Prompt: Return each line, exactly as given, from the one containing "pinky mcp: (528, 451)" through the end of the entries below, and skip the rest.

Dataset content:
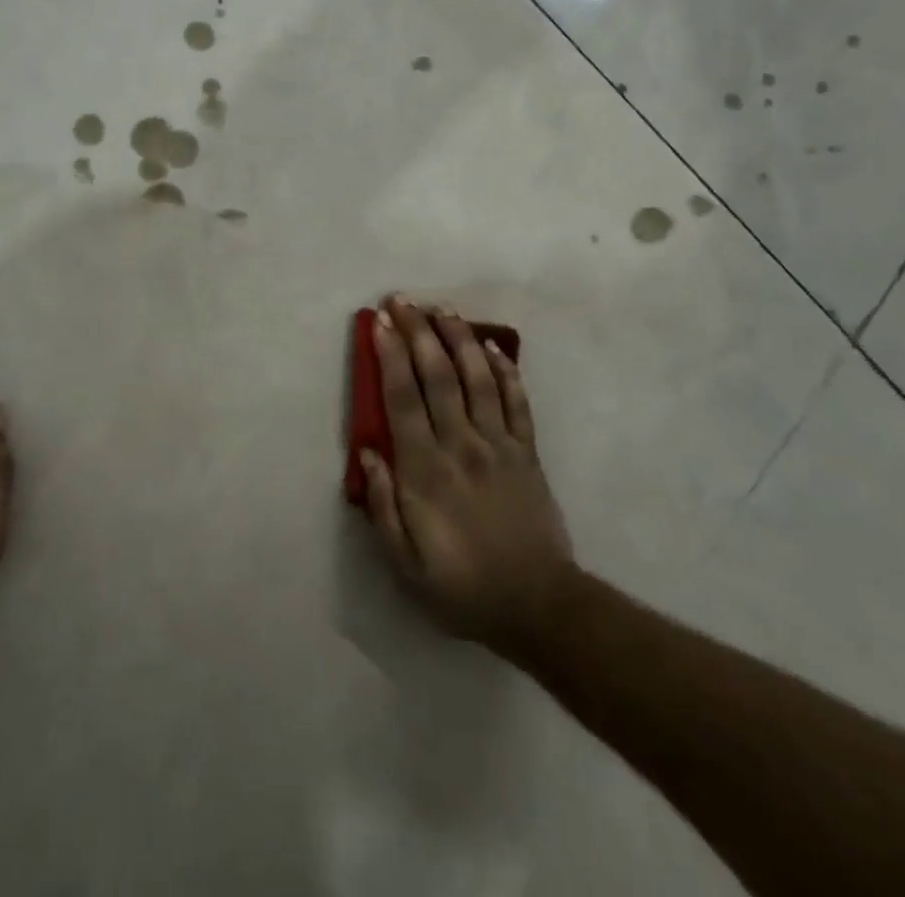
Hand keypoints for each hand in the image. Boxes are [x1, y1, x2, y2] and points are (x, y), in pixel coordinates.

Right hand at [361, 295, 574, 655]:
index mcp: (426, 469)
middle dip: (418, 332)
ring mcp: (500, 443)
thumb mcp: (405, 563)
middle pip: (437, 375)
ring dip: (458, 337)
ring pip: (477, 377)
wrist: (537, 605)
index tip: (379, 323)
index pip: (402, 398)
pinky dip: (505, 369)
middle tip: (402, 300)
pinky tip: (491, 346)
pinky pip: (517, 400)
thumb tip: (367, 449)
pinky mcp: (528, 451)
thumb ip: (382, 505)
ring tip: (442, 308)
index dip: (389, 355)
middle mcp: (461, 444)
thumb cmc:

Task response:
pinky mcp: (528, 451)
thumb ip: (382, 505)
ring tip: (442, 308)
index dip: (389, 355)
middle mcp: (461, 444)
thumb cmc:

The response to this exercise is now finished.